**REQUIREMENT**: In the semiconductor structure excerpt below, what steps make up the method of forming a semiconductor structure? List every one.

In another aspect, another exemplary semiconductor structure includes a device layer including a device region with a plurality of devices and a pre-charging circuit; a supply voltage line coupled to the device region; and a wiring layer, located adjacent the device layer. The wiring layer includes a virtual power rail coupled to the pre-charging circuit and a transient line capacitively but not conductively coupled to the virtual power rail and coupled to the device region. The pre-charging circuit is configured to cause the virtual power rail to experience a voltage differential from a supply voltage applied to the supply voltage line responsive to a pulse on the transient line. The virtual power rail and the transient line are formed with interdigitated conductive teeth separated by a dielectric.

In still another aspect, an exemplary method of forming a semiconductor structure includes providing an initial structure including a carrier wafer, a plurality of front side wiring layers outward of the carrier wafer, and a device layer outward of the plurality of front side wiring layers, the device layer including a device region and a pre-charging circuit; forming a back side transient power line on a back side of the device region, the back side transient power line including wiring in a first metal region with first via bumps extending therefrom; and forming a back side virtual power rail on the back side of the device region. The back side virtual power rail includes wiring in a second metal region that is spaced vertically from the first metal region, and the back side virtual power rail further includes second via bumps extending from it. The first via bumps and the second via bumps extend towards each other and are interdigitated and separated from each other by back side inter layer dielectric. The back side virtual power rail is coupled to the pre-charging circuit.

In a further aspect, still another exemplary semiconductor structure includes a device layer including a device region with a plurality of devices and a pre-discharging circuit; a front side wiring layer, located on a front side of the device layer, and including at least signal wiring connected to the device region; and a back side wiring layer, located on a back side of the device layer. The back side wiring layer includes a virtual power rail coupled to the pre-discharging circuit, and a transient line capacitively but not conductively coupled to the virtual power rail and coupled to the device region. The pre-discharging circuit is configured to cause the virtual power rail to experience a voltage differential from an initial ground potential responsive to a pulse on the transient line.

**PROVIDED INFORMATION**:
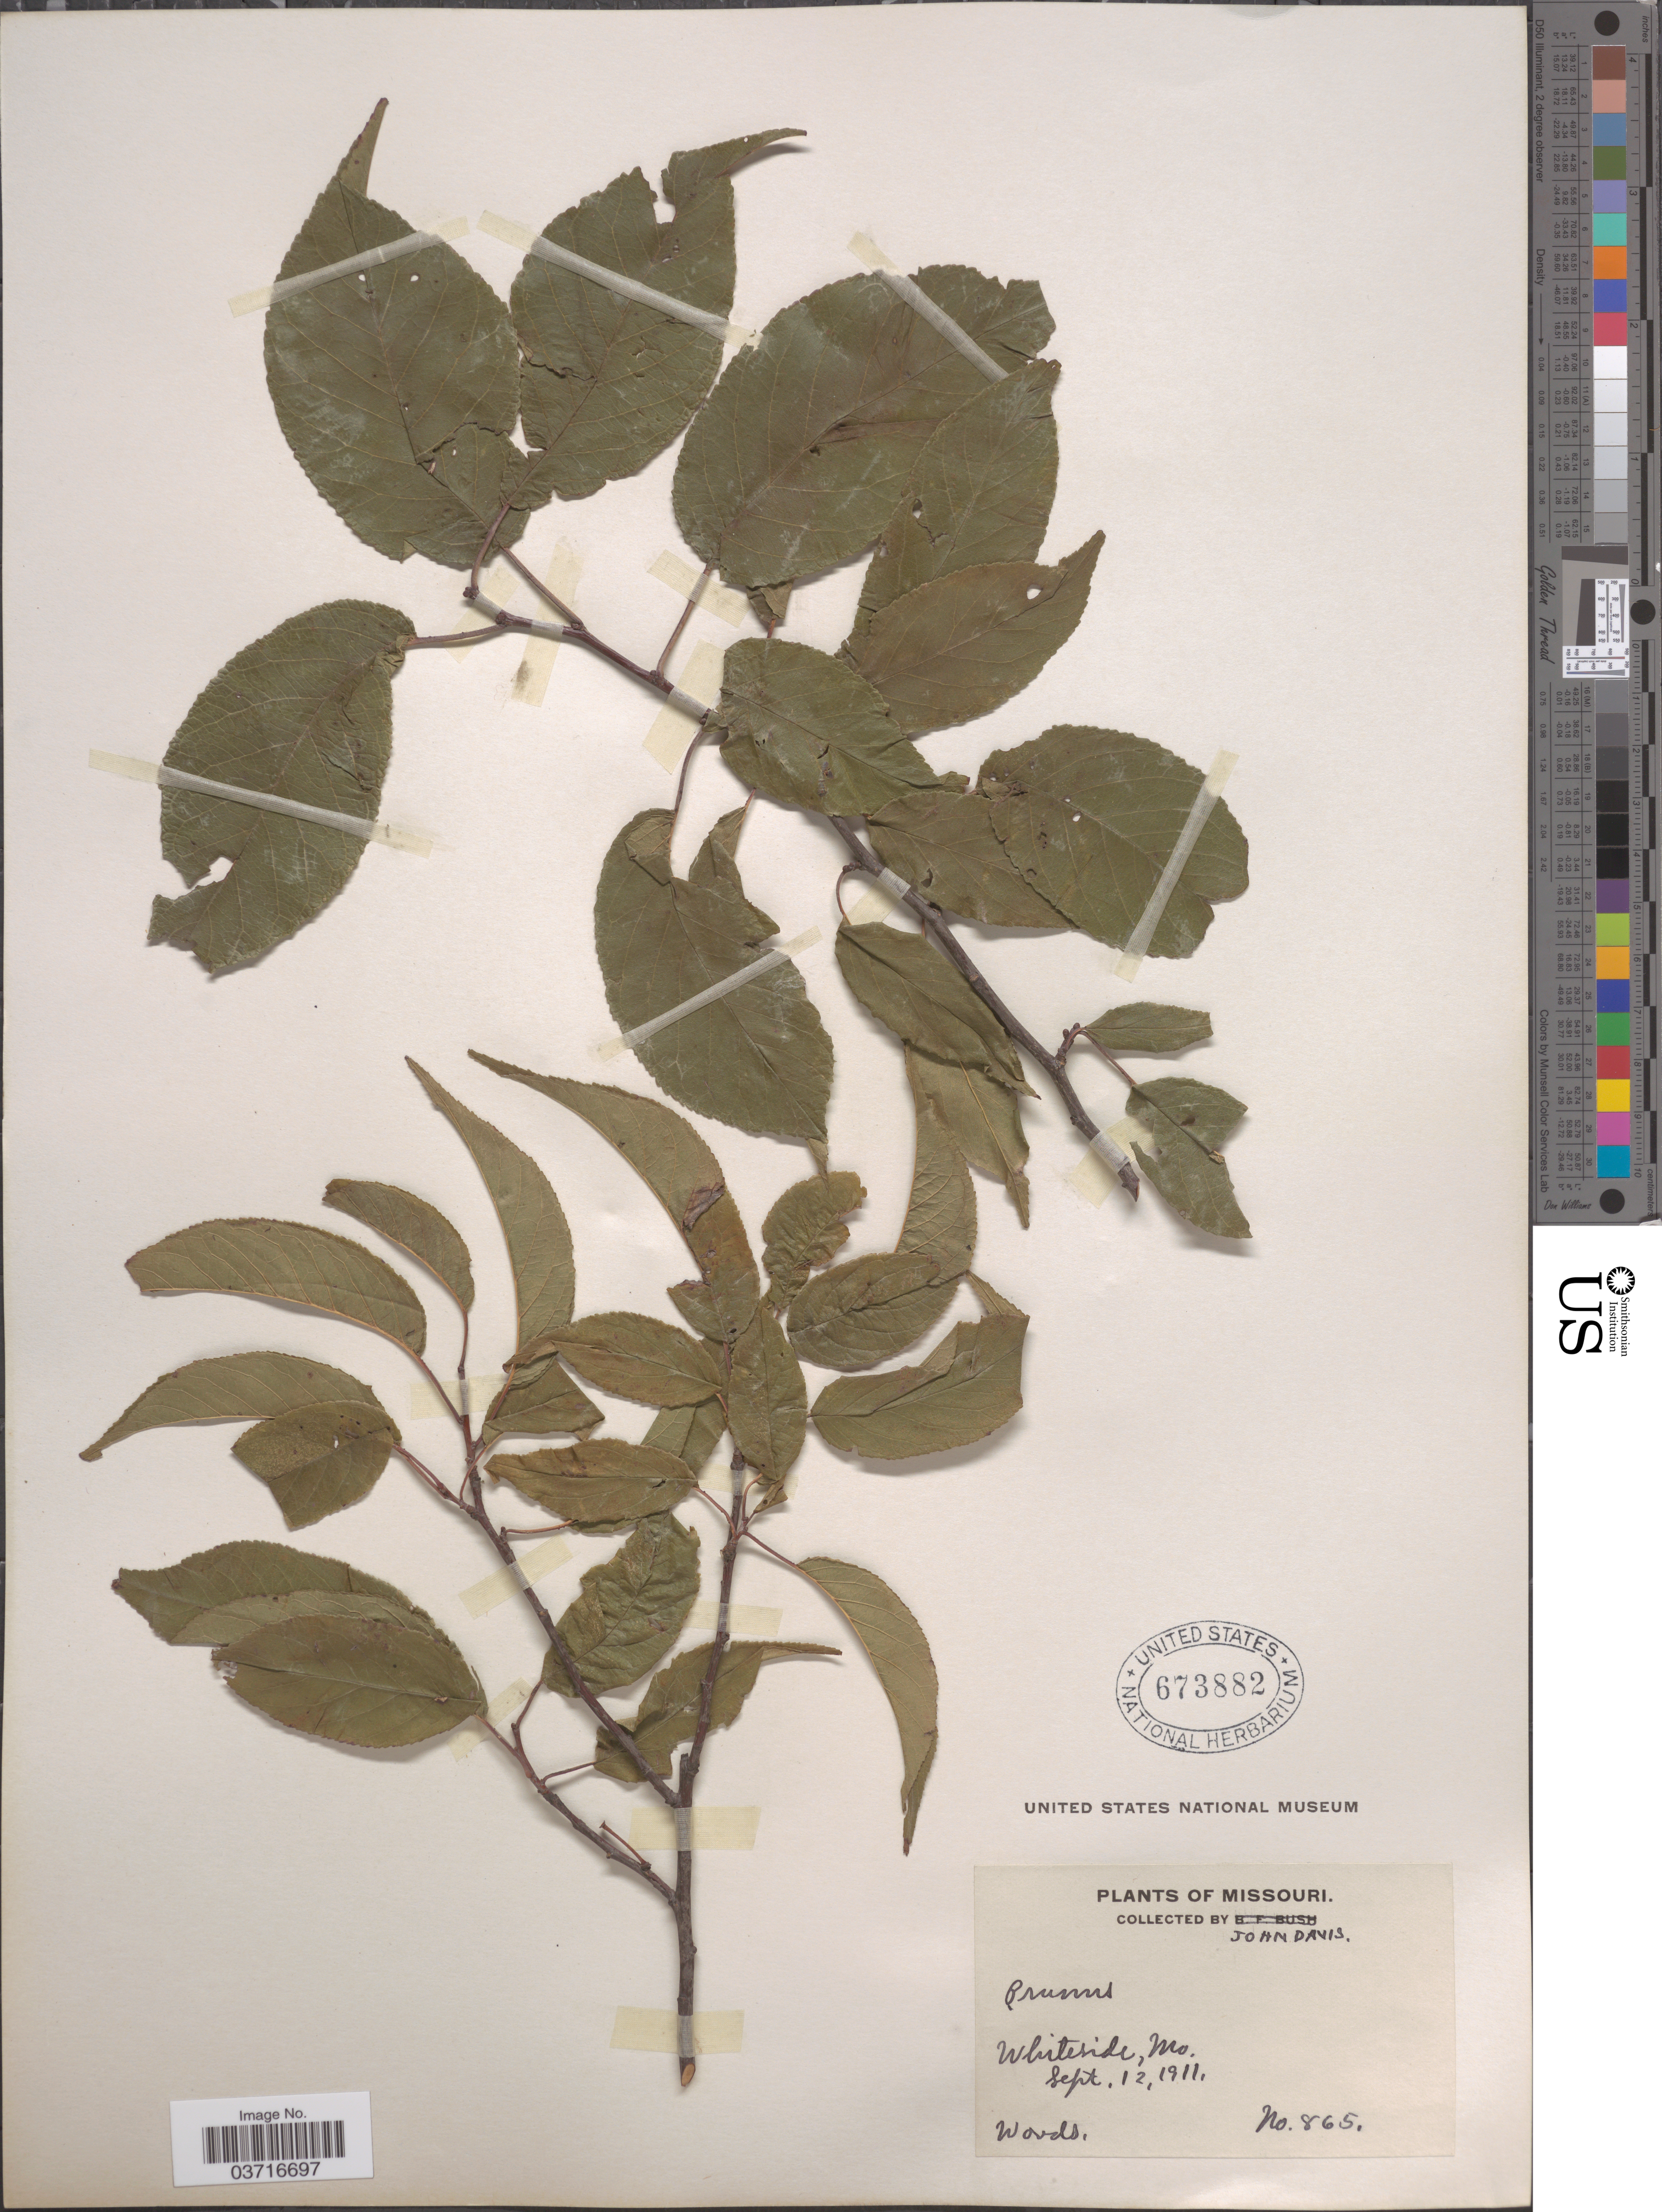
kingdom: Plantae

...

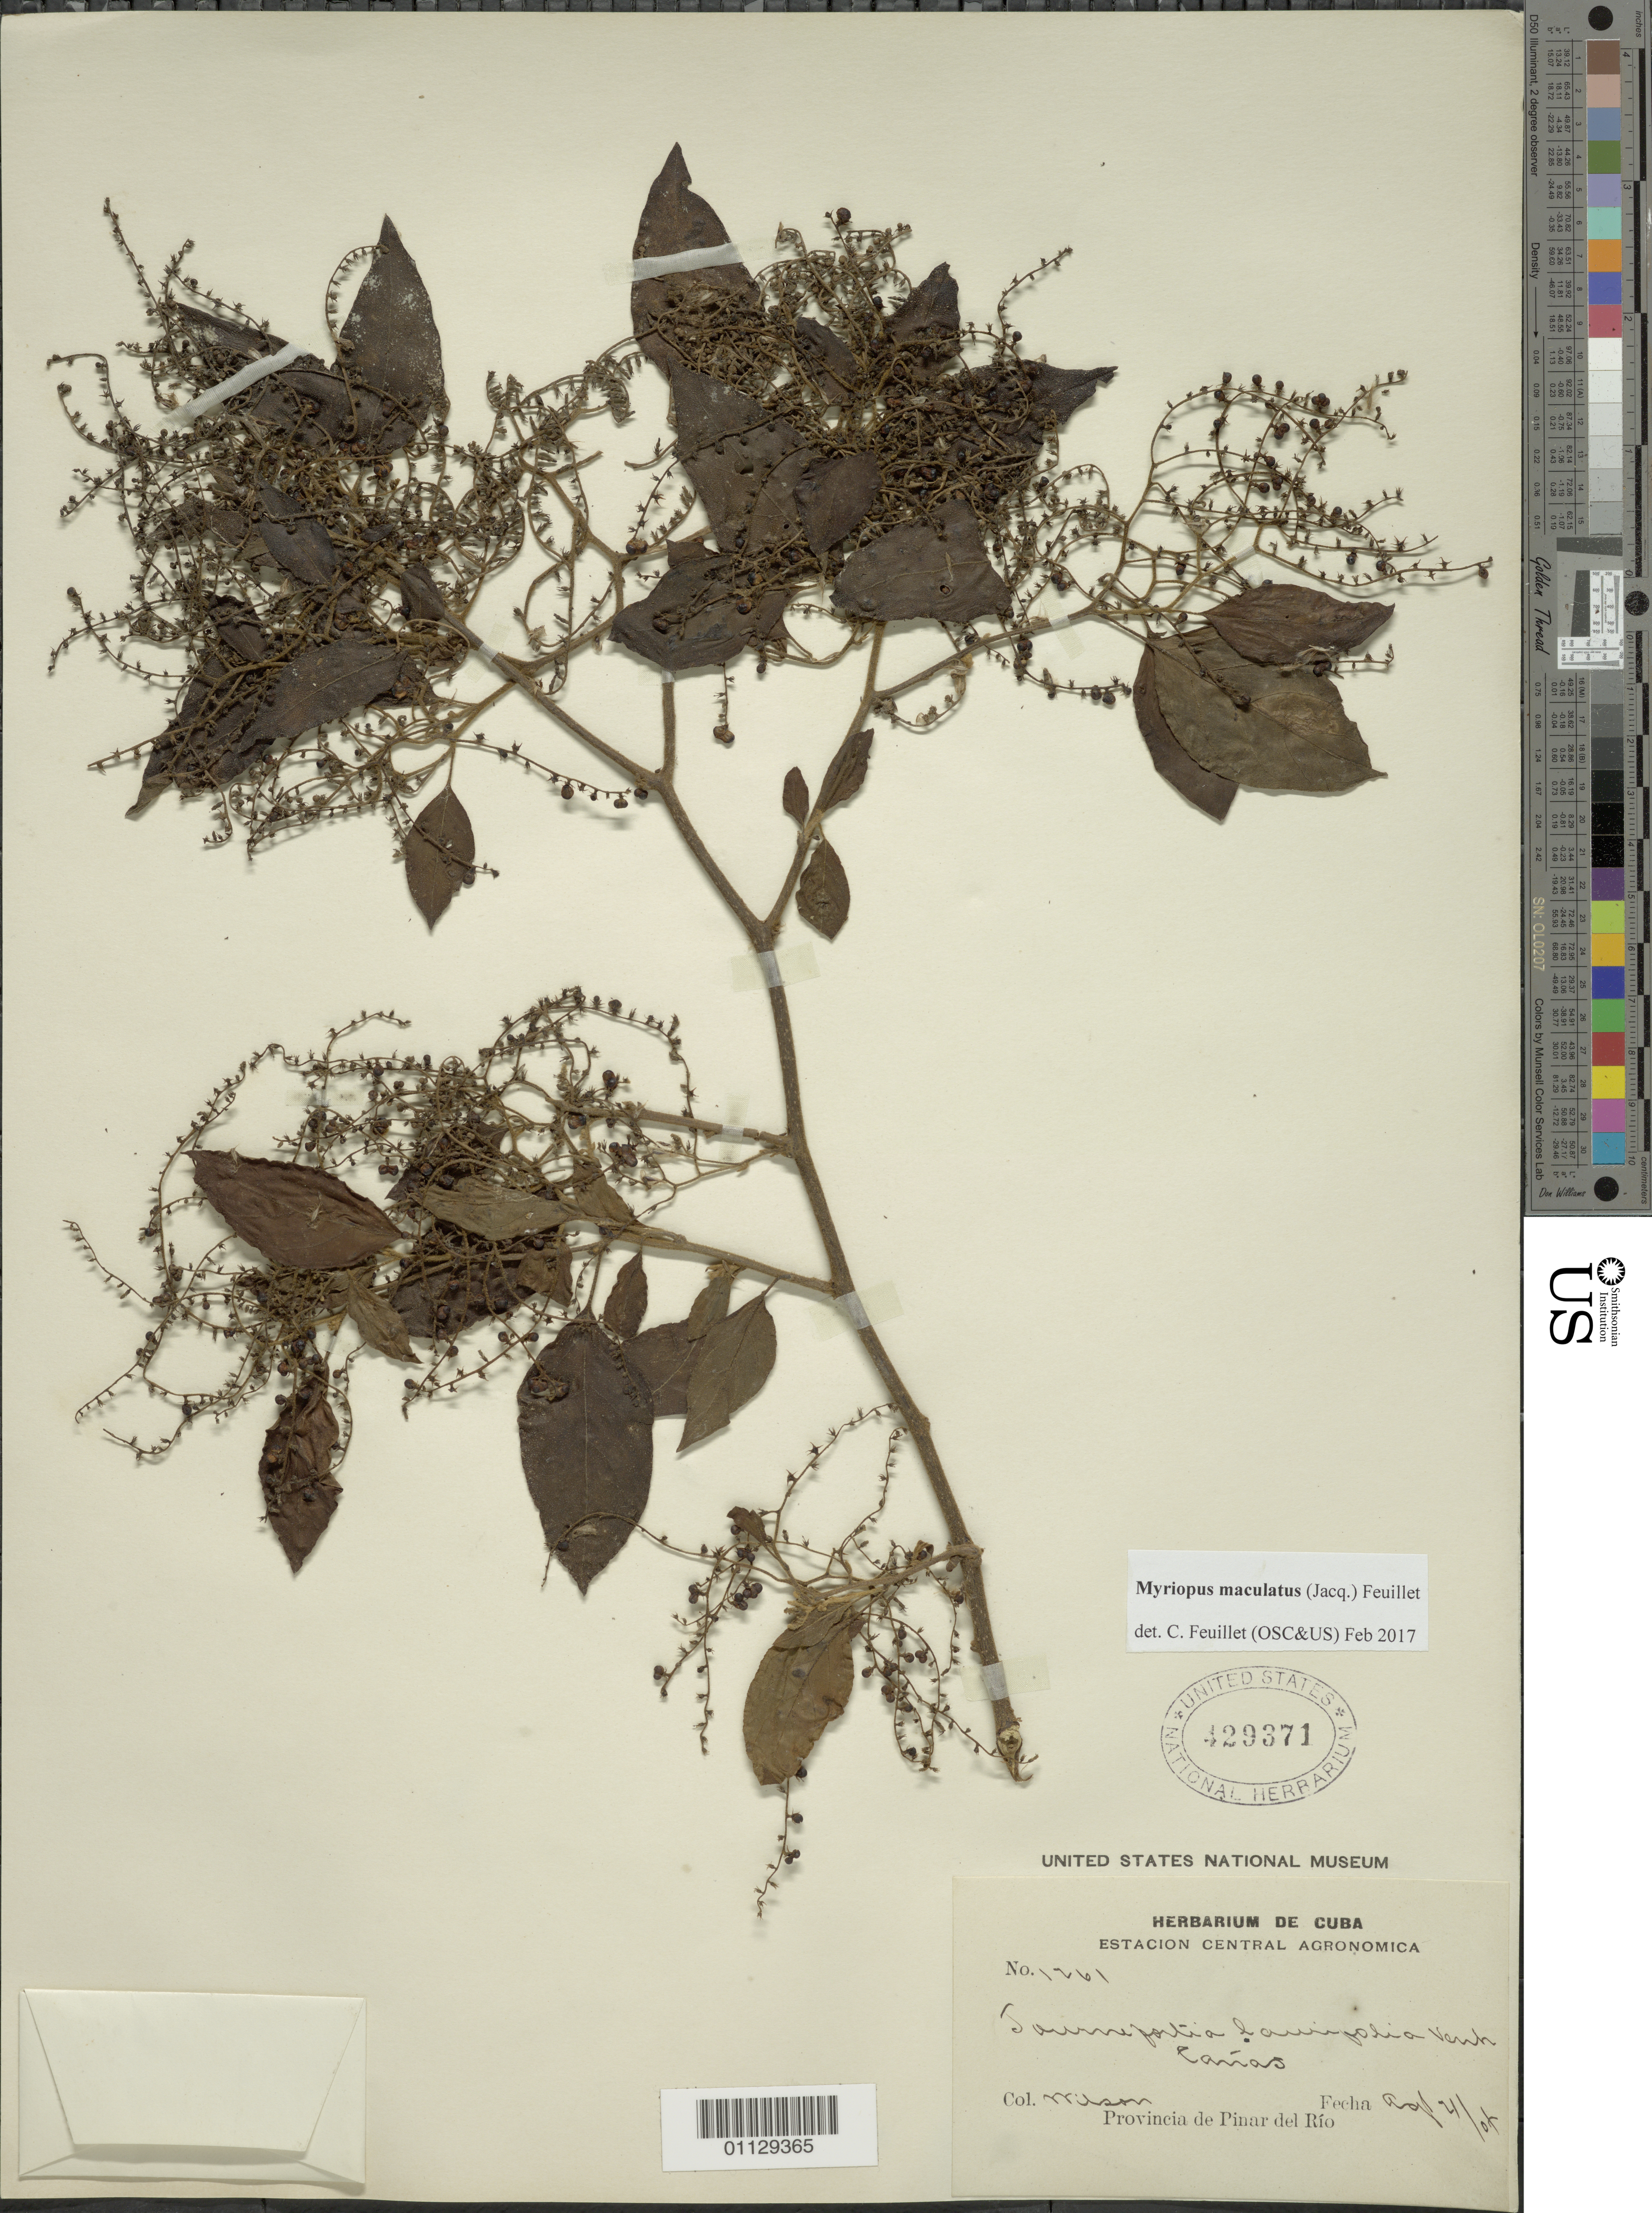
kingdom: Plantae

**COMPLETE OUTPUT**:
- Providing an initial structure that includes a carrier wafer, a plurality of front side wiring layers outward of the carrier wafer, and a device layer outward of those wiring layers, with the device layer including a device region and a pre-charging circuit
- Forming a back side transient power line on a back side of the device region, which includes wiring in a first metal region with first via bumps extending from it
- Forming a back side virtual power rail on the back side of the device region